Podrían usar este lugar como punto de parada temporal.
De vez en cuando, relámpagos plateados iluminaban las nubes oscuras, y pasaba mucho tiempo antes de que se escucharan los truenos.
Cuando Lin Shuo y Lawrence regresaron al campamento junto al mar, ya eran más de las tres de la tarde. Ye Rui y los demás estaban muy preocupados, discutiendo si debían ir a buscar a Lin Shuo. Lin Shuo estaba en el claro, mirando el cielo oscuro, con una expresión preocupada. Suspiró y dijo: “Va a llover.”
Mientras discutían, Lin Shuo regresó.
Ye Rui suspiró aliviada. “Finalmente has vuelto. Ya pensaba en ir a buscarte.”
Su mirada se posó en Lawrence, con expresión confusa. Después de pensar unos segundos, señaló a Lawrence y preguntó: “¿Eres el piloto?”
Lawrence sonrió. “Lo fui.”
Li Meng preguntó con sorpresa: “¿Lo conoces?”
Ye Rui dijo: “Vi su información entre la tripulación. Lin Shuo, ¿dónde lo encontraste?”
Lin Shuo contó cómo había encontrado a Lawrence.
Wang Xin exclamó: “La resistencia mental del piloto es realmente excepcional. Si fuera yo, seguramente me habría suicidado ya.”
Los demás asintieron en acuerdo.
Lin Shuo miró el cielo y preguntó: “¿Ya han comido?”
Todos respondieron: “Sí, ya comimos.”
Lin Shuo dijo: “Todavía es temprano. Vayamos al campo de caña de azúcar primero. Allí todavía hay refugios sin demoler. Pasaremos la noche allí. Todos deben tener paciencia y acelerar el paso para llegar antes de que oscurezca.”
Durante las siguientes cinco horas, todos siguieron caminando sin parar.
Lin Shuo pensó que el cuerpo de Lawrence no resistiría, pero aparte de tomar algo de comida y agua durante los descansos, no se detuvo en ningún momento. Eso hizo que Lin Shuo lo viera con otros ojos.
Pasadas las ocho de la noche, llegaron al campo de caña de azúcar.

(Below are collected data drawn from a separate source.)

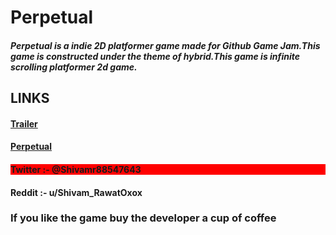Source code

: <h1>Perpetual</h1>
<h5>Perpetual is a indie 2D platformer game made for Github Game Jam.This game is constructed under the theme of hybrid.This game is infinite scrolling platformer 2d game.</h5>

<h2>LINKS</h2>
  <h4><a href="https://www.youtube.com/watch?v=NqquNpDMs8c">Trailer</a></h4>
  <h4><a href="https://shivam-rawat-0l.itch.io/perpetual">Perpetual</a></h4>
<h4 style="background-color:red">
Twitter :- @Shivamr88547643</h4><h4>
Reddit :- u/Shivam_RawatOxox
</h4>


<h3>If you like the game buy the developer a cup of coffee</h3>
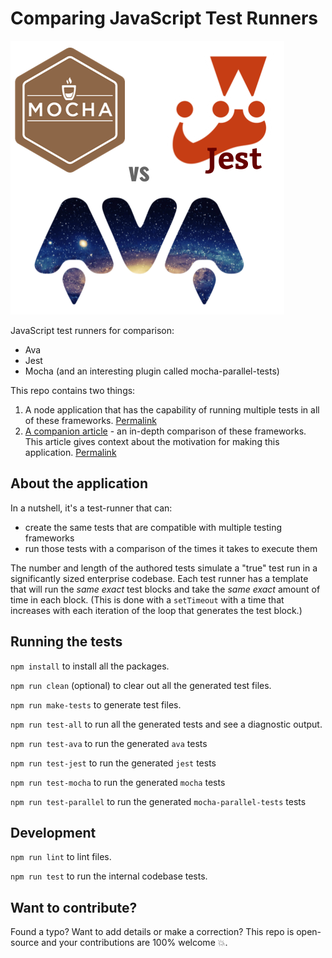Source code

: # Comparing JavaScript Test Runners

![comparing-javascript-test-runners.png](../images/comparing-javascript-test-runners.png)

JavaScript test runners for comparison:

- Ava
- Jest
- Mocha (and an interesting plugin called mocha-parallel-tests)

This repo contains two things:

1. A node application that has the capability of running multiple tests in all of these frameworks. [Permalink](https://github.com/scraggo/comparing-javascript-test-runners/blob/master/docs/test-runner.md)
2. [A companion article](../README.md) - an in-depth comparison of these frameworks. This article gives context about the motivation for making this application. [Permalink](https://github.com/scraggo/comparing-javascript-test-runners/blob/master/README.md)

## About the application

In a nutshell, it's a test-runner that can:

- create the same tests that are compatible with multiple testing frameworks
- run those tests with a comparison of the times it takes to execute them

The number and length of the authored tests simulate a "true" test run in a significantly sized enterprise codebase. Each test runner has a template that will run the _same exact_ test blocks and take the _same exact_ amount of time in each block. (This is done with a `setTimeout` with a time that increases with each iteration of the loop that generates the test block.)

## Running the tests

`npm install` to install all the packages.

`npm run clean` (optional) to clear out all the generated test files.

`npm run make-tests` to generate test files.

`npm run test-all` to run all the generated tests and see a diagnostic output.

`npm run test-ava` to run the generated `ava` tests

`npm run test-jest` to run the generated `jest` tests

`npm run test-mocha` to run the generated `mocha` tests

`npm run test-parallel` to run the generated `mocha-parallel-tests` tests

## Development

`npm run lint` to lint files.

`npm run test` to run the internal codebase tests.

## Want to contribute?

Found a typo? Want to add details or make a correction? This repo is open-source and your contributions are 100% welcome 💥.
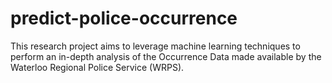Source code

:# predict-police-occurrence
This research project aims to leverage machine learning techniques to perform an in-depth analysis of the Occurrence Data made available by the Waterloo Regional Police Service (WRPS).
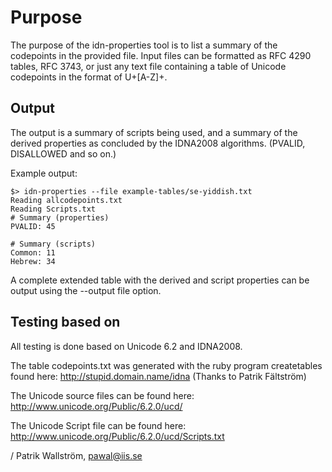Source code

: Purpose
=======

The purpose of the idn-properties tool is to list a summary
of the codepoints in the provided file. Input files can be
formatted as RFC 4290 tables, RFC 3743, or just any text file
containing a table of Unicode codepoints in the format of
U+[A-Z]+.

Output
------

The output is a summary of scripts being used, and a summary
of the derived properties as concluded by the IDNA2008 algorithms.
(PVALID, DISALLOWED and so on.)

Example output:

    $> idn-properties --file example-tables/se-yiddish.txt
    Reading allcodepoints.txt
    Reading Scripts.txt
    # Summary (properties)
    PVALID: 45
    
    # Summary (scripts)
    Common: 11
    Hebrew: 34

A complete extended table with the derived and script properties
can be output using the --output file option.

Testing based on
----------------

All testing is done based on Unicode 6.2 and IDNA2008.

The table codepoints.txt was generated with the ruby program createtables
found here: http://stupid.domain.name/idna
(Thanks to Patrik Fältström)

The Unicode source files can be found here:
http://www.unicode.org/Public/6.2.0/ucd/

The Unicode Script file can be found here:
http://www.unicode.org/Public/6.2.0/ucd/Scripts.txt

/ Patrik Wallström, pawal@iis.se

Para entonces, el sol ya se había puesto y en el horizonte aparecía un tono rojizo oscuro. Con la brisa marina, la temperatura del aire bajaba rápidamente.
Todos se apresuraron a encender un fuego. Alrededor del fuego, finalmente sintieron calor en sus cuerpos.
Era la primera vez que tenían contacto con un piloto, así que todos se convirtieron en niños curiosos, haciendo preguntas a Lawrence sobre todo tipo de cosas.
De repente, Lin Xiaopang preguntó: “Escuché que había hermosas azafatas en el avión. ¿Por qué no las vi?”
Lin Xiaopang no preguntó eso por motivos inapropiados; su inteligencia aún no le permitía pensar en cosas relacionadas con hombres y mujeres. Era simplemente curiosidad.